Work instruction >> Reproduce the lines below exactly. Skip images.

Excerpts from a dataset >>
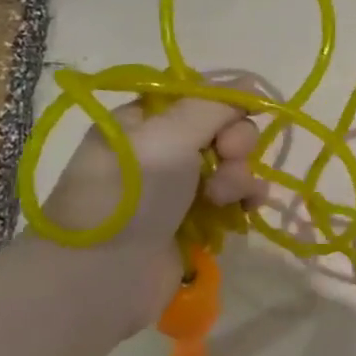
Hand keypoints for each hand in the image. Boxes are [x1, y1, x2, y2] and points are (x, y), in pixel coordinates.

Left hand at [39, 97, 265, 333]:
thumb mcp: (168, 135)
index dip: (225, 106)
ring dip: (240, 176)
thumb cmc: (130, 193)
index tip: (230, 121)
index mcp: (146, 121)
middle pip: (223, 131)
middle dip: (236, 144)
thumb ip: (214, 105)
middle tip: (227, 158)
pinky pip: (235, 201)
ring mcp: (180, 189)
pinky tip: (247, 210)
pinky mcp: (196, 224)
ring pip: (233, 167)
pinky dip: (244, 201)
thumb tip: (253, 81)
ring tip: (223, 198)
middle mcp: (163, 150)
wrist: (102, 274)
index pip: (200, 98)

Exercise output >>
Hand keypoints for each hand in the image. Boxes are [x1, y1, x2, y2] and points are (x, y), in pixel coordinates.

Left hand at [39, 97, 265, 333]:
thumb mcp: (168, 135)
index dip: (225, 106)
ring dip: (240, 176)
thumb cmc: (130, 193)
index tip: (230, 121)
index mcp: (146, 121)
middle pip: (223, 131)
middle dip: (236, 144)
thumb ip: (214, 105)
middle tip: (227, 158)
pinky pip: (235, 201)
ring mcp: (180, 189)
pinky tip: (247, 210)
pinky mcp: (196, 224)
ring pip: (233, 167)
pinky dip: (244, 201)
thumb tip: (253, 81)
ring tip: (223, 198)
middle mcp: (163, 150)
wrist: (102, 274)
index pip: (200, 98)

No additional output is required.